_TAREFA_. Liste todas as expressões de tempo (dia, mês, ano ou período) da notícia sobre a dengue em Maringá e indique, para cada uma, o fato que ela situa.

Casos levam Saúde a decretar alerta
Marta Medeiros
De Maringá
Especial para a Folha
A Secretaria Municipal de Saúde de Maringá entrou ontem em estado de alerta contra a dengue. A confirmação de seis casos e a notificação de 49 pessoas suspeitas de terem contraído a doença nos três primeiros meses do ano chamam a atenção dos técnicos de saúde. O município teme a volta de uma epidemia como a ocorrida em 1995. Ontem, agentes percorreram bairros da zona norte da cidade porque a maioria dos casos notificados são de pessoas que residem na região. O primeiro caso confirmado da doença foi registrado em fevereiro.
Segundo a coordenadora de Saneamento Básico da Secretaria Municipal de Saúde, Mariangela da Silva Felix Vecchi, a falta de interesse da população em colaborar no controle do Aedes aegypti, mosquito transmissor da doença, é um dos maiores problemas que os agentes encontram para evitar a proliferação do inseto. Para reverter a situação do município a colaboração da população é fundamental, afirma a coordenadora.
A secretaria está concluindo o levantamento do índice predial que permite verificar a incidência do mosquito nos bairros. Conforme Mariangela, apesar de um grande número de notificações se concentrar na região norte, em quase todos os pontos da cidade se verificam a presença de casos suspeitos ou confirmados. Por isso, o controle do Aedes aegypti é considerado fundamental para os técnicos de saúde.

_REGISTROS FORNECIDOS_.
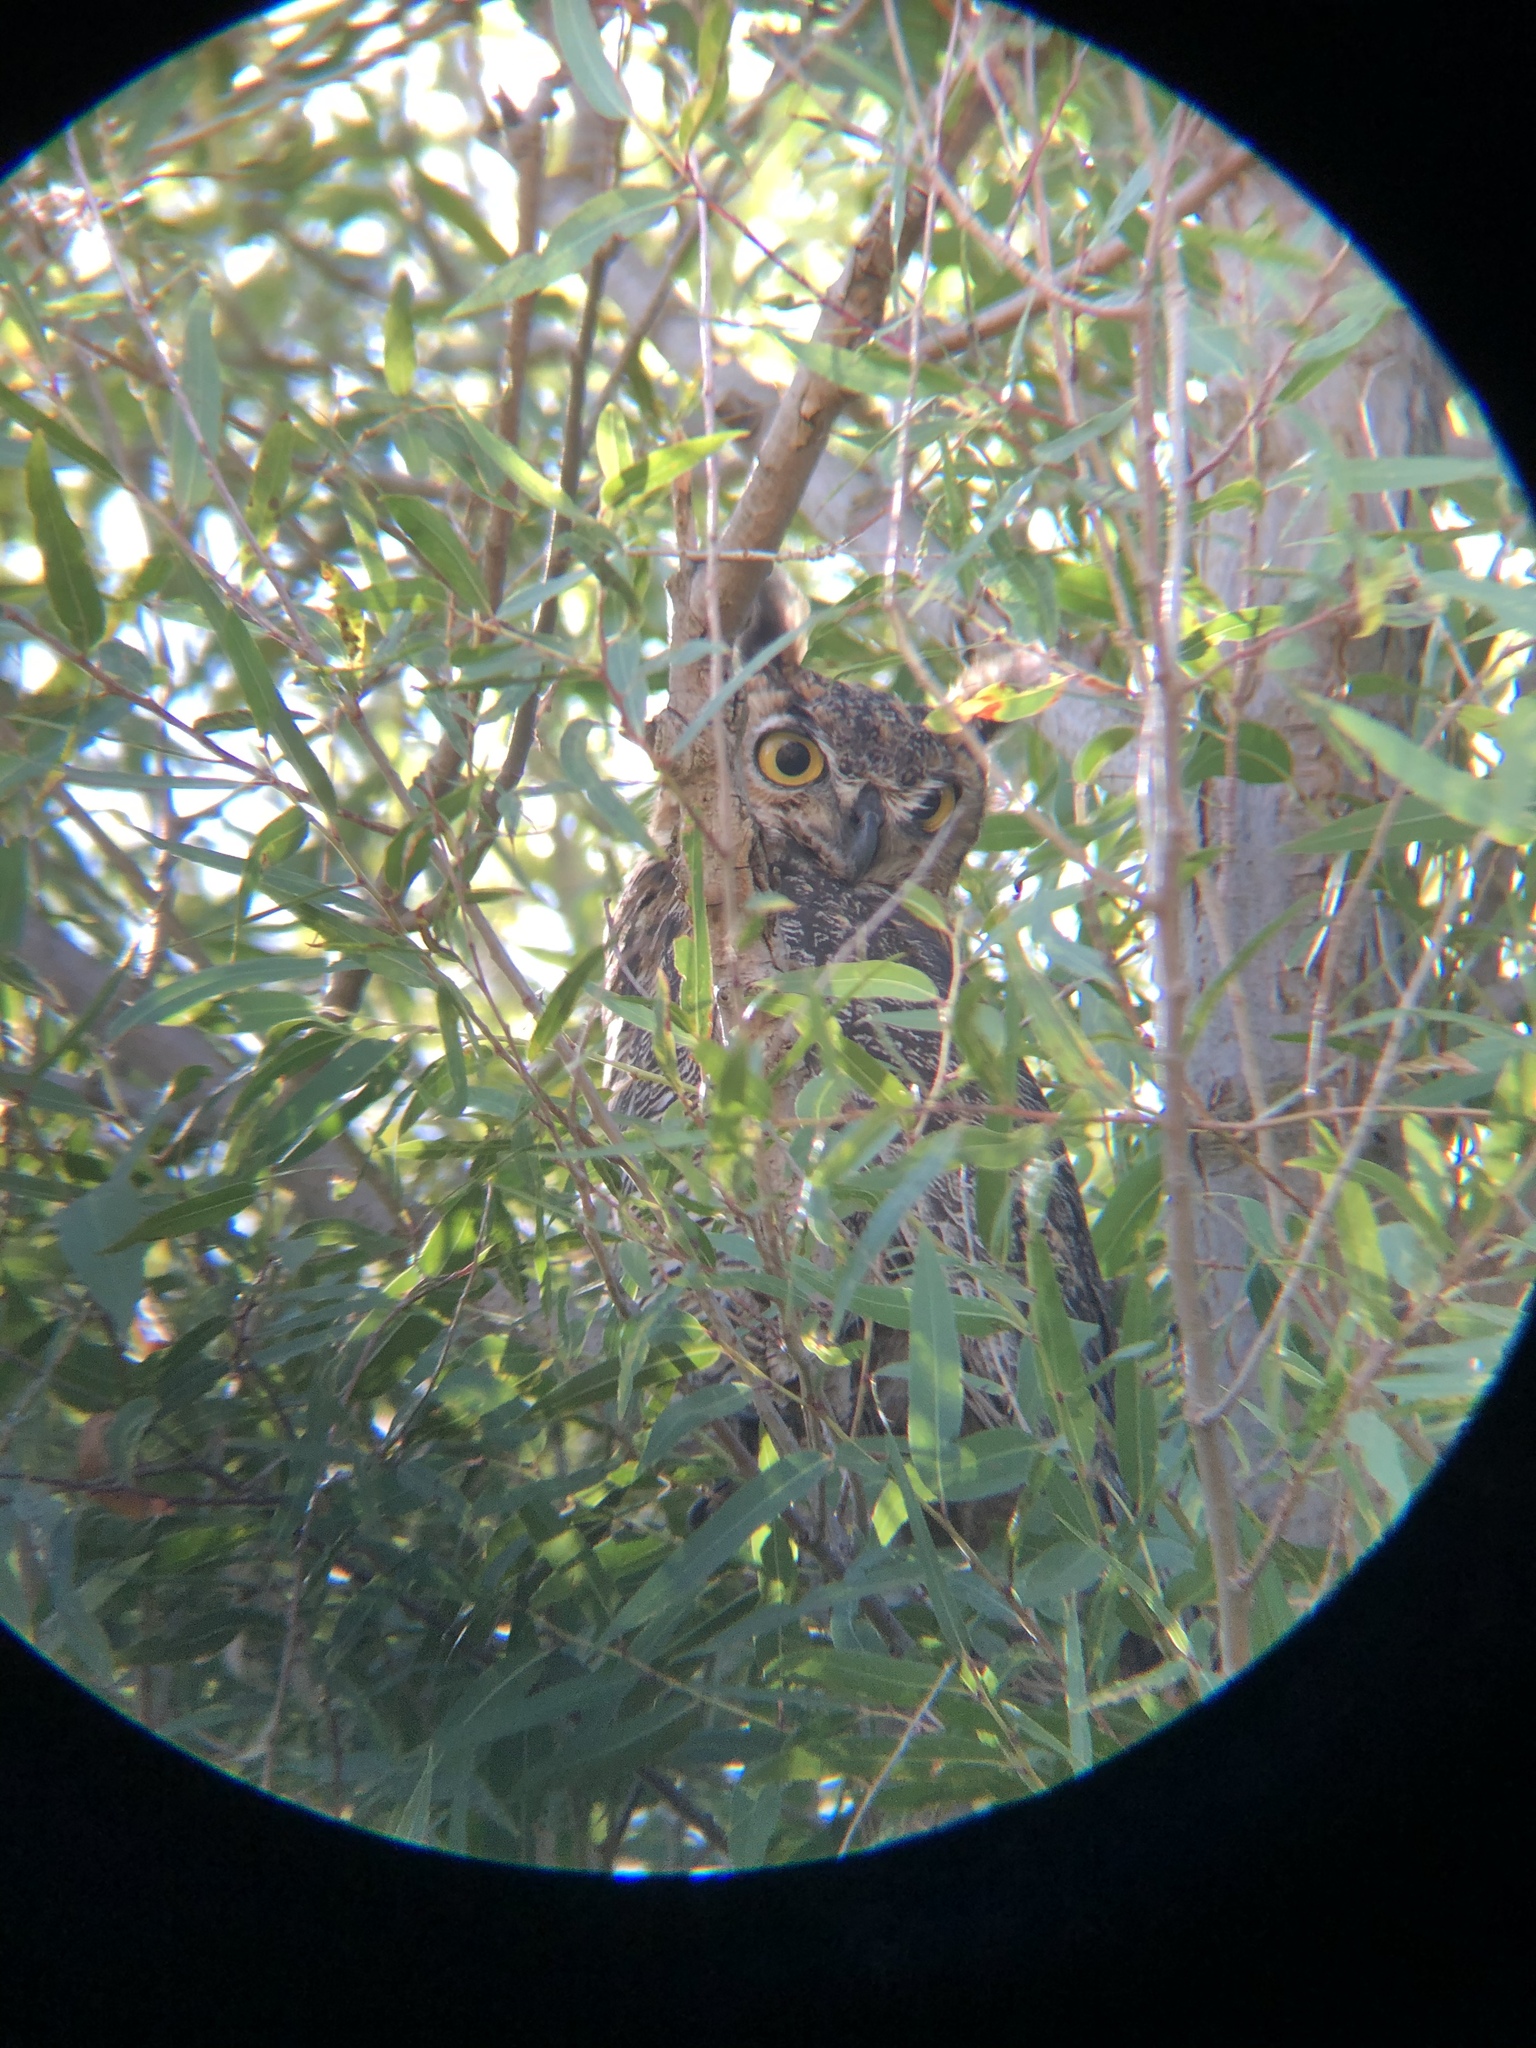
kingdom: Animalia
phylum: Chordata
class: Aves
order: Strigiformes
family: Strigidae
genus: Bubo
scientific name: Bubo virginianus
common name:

_RESPOSTA_.
- "ontem": a Secretaria Municipal de Saúde de Maringá entrou em estado de alerta contra a dengue, e agentes percorreram bairros da zona norte da cidade.
- "nos três primeiros meses do ano": confirmação de seis casos e notificação de 49 pessoas suspeitas de terem contraído a doença.
- "em 1995": ocorreu a epidemia cuja volta o município teme.
- "em fevereiro": foi registrado o primeiro caso confirmado da doença.